Republican National Committee Chairman Reince Priebus said Mr. Biden’s remarks “can’t be taken seriously.”
“Biden and the current Democrat Senate leadership have all supported Republicans’ current position in one way or another,” Mr. Priebus said. “The only reason why President Obama is demanding Republicans breach decades of bipartisan precedent of not confirming election-year nominations to the Supreme Court is so he can take the court dramatically to the left and cement his legacy of rampant executive overreach.”
Conservatives also blasted Republican Sen. Jerry Moran of Kansas Thursday for saying he favors holding hearings for Judge Garland. Mr. Moran told constituents this week that he believes “the process ought to go forward.”
Rick Manning, president of the conservative activist group Americans for Limited Government, called Mr. Moran’s position “incomprehensible.”
“This is an outright betrayal of the very GOP Senate majority which Moran successfully led the fight to achieve,” Mr. Manning said.
Mr. Biden also said leaving the Supreme Court split 4-4 between conservative and liberal blocs, without a ninth justice, would create a “patchwork Constitution.” He said the Court will be unable to resolve conflicting rulings among appellate courts on basic freedoms such as the right to be free from unreasonable searches or the right to free speech.
“Laws will be constitutional in some parts of the country and unconstitutional in others,” Mr. Biden said. “A patchwork constitutional is hardly a national constitution at all.”
But Republicans pointed out that, in his 1992 remarks on the Senate floor, Mr. Biden made the opposite argument. Back then, he said the costs of a divided Court “are quite minor compared to the costs that a nominee, the president, the Senate and the nation would have to pay for what would assuredly be a bitter fight.”
Mr. Biden said that when he served as chairman of the Senate Judiciary Committee or as the panel’s ranking Democrat, all eight Supreme Court nominees received confirmation votes.
“Every nominee was greeted by committee members,” Mr. Biden said. “Every nominee got a committee hearing. And every nominee, including Justice [Anthony] Kennedy in an election year, got an up-and-down vote. Not much at the time. Not most of the time. Every, single, solitary time.”
But back in 1992 Mr. Biden also made it clear that holding up a Supreme Court nomination in an election year wasn’t just practical, it was the best thing to do for the country.

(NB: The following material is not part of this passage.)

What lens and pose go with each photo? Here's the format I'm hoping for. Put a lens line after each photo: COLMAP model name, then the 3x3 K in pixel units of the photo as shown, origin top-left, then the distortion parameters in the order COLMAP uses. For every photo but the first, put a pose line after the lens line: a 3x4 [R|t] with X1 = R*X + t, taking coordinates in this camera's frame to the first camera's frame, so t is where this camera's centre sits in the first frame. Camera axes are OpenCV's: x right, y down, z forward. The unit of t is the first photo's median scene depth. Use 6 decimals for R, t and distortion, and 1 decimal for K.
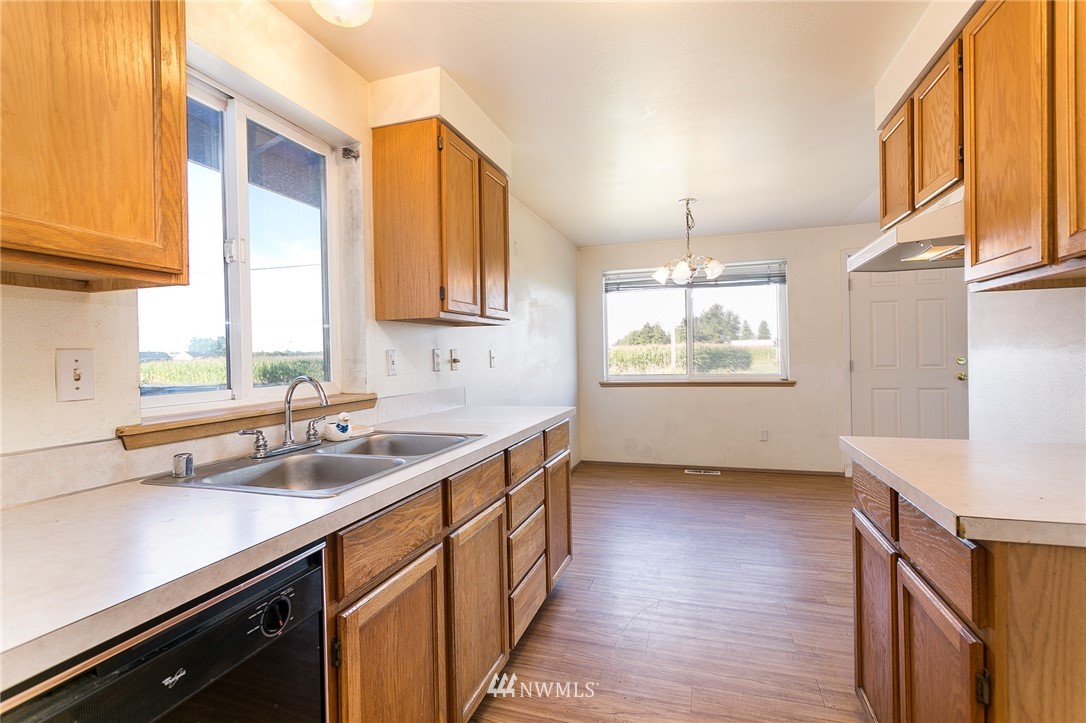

“Some will criticize such a decision and say that it was nothing more than an attempt to save a seat on the court in hopes that a Democrat would be permitted to fill it,” Mr. Biden said at the time. “Instead, it would be our pragmatic conclusion that once the political season is underway — and it is — action on a Supreme Court nomination must be put off until after the election campaign is over. That is what is fair to the nominee and essential to the process.”
Judge Garland said Thursday he will sit out all cases before the U.S. Court of Appeals for the D.C. Circuit while his nomination is pending. In a statement provided to the National Law Journal, the court said Judge Garland will “cease participating in cases and matters, but will continue with his administrative duties as chief judge and as a member of the Judicial Conference of the United States.”
He won’t participate in 15 cases that he heard before he was nominated on March 16.